Thence walked to the Parish Church to have one look upon Betty Michell, and so away homeward by water, and landed to go to the church, where, I believe, Mrs. Horsely goes, by Merchant-tailors’ Hall, and there I find in the pulpit Elborough, my old schoolfellow and a simple rogue, and yet I find him preaching a very good sermon, and in as right a parson-like manner, and in good manner too, as I have heard any body; and the church very full, which is a surprising consideration; but I did not see her.

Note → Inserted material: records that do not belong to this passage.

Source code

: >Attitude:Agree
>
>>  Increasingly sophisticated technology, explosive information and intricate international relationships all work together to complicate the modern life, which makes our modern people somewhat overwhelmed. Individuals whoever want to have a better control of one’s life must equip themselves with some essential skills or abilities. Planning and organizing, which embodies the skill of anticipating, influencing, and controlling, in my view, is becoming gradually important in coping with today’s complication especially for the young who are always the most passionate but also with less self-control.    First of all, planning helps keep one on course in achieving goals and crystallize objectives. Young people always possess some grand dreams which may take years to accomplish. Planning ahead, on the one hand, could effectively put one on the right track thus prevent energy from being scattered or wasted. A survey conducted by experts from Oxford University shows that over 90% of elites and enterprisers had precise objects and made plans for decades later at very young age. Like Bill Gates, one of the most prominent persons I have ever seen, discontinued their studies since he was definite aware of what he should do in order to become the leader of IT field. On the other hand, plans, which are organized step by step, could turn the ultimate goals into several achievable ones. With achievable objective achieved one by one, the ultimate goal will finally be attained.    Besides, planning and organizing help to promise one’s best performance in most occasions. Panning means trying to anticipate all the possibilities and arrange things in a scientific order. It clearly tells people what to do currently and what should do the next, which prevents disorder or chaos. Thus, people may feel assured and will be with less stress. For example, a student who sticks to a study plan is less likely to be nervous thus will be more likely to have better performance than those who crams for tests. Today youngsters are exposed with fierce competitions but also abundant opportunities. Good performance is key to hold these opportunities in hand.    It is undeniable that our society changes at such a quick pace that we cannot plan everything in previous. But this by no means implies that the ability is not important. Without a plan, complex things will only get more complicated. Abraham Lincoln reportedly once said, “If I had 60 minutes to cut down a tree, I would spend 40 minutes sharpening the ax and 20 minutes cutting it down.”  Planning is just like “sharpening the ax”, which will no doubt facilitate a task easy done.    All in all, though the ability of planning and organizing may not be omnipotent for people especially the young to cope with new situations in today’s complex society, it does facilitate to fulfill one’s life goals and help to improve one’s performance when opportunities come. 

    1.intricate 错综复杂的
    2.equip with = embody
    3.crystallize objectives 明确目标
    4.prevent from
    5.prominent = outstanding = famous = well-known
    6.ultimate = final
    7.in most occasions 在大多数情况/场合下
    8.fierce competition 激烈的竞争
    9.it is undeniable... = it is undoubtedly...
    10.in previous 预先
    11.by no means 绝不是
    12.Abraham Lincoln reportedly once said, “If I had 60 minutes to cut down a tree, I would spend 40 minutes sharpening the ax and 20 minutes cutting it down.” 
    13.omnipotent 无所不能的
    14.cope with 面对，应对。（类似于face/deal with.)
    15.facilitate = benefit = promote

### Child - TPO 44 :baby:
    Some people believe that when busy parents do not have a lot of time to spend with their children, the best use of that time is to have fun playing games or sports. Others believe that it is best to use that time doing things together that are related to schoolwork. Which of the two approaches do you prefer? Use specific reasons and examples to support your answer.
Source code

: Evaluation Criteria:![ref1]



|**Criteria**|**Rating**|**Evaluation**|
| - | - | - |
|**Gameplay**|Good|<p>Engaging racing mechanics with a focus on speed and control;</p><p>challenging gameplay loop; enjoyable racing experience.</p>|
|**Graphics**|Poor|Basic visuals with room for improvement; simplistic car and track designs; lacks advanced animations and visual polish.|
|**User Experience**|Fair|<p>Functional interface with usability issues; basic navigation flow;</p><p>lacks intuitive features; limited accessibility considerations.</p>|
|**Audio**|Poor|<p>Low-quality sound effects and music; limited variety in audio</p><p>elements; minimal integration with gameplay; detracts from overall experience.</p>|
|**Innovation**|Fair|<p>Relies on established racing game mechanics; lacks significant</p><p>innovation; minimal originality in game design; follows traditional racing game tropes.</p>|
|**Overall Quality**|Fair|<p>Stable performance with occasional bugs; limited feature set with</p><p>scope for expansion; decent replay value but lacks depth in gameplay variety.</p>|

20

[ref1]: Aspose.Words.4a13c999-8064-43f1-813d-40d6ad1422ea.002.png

So home, and had a good dinner, and after dinner with my wife, and Mercer, and Jane by water, all the afternoon up as high as Morclacke with great pleasure, and a fine day, reading over the second part of the, “Siege of Rhodes,” with great delight. We landed and walked at Barne-elmes, and then at the Neat Houses I landed and bought a millon, and we did also land and eat and drink at Wandsworth, and so to the Old Swan, and thence walked home. It being a mighty fine cool evening, and there being come, my wife and I spent an houre in the garden, talking of our living in the country, when I shall be turned out of the office, as I fear the Parliament may find faults enough with the office to remove us all, and I am joyed to think in how good a condition I am to retire thither, and have wherewith very well to subsist. Nan, at Sir W. Pen’s, lately married to one Markeham, a kinsman of Sir W. Pen’s, a pretty wench she is.
nothing to signify nothing
I make a meme
simple yet right
like an evening in the country
Erasure poem derived from The Diary of Samuel Pepys, Sunday 5 August 1666.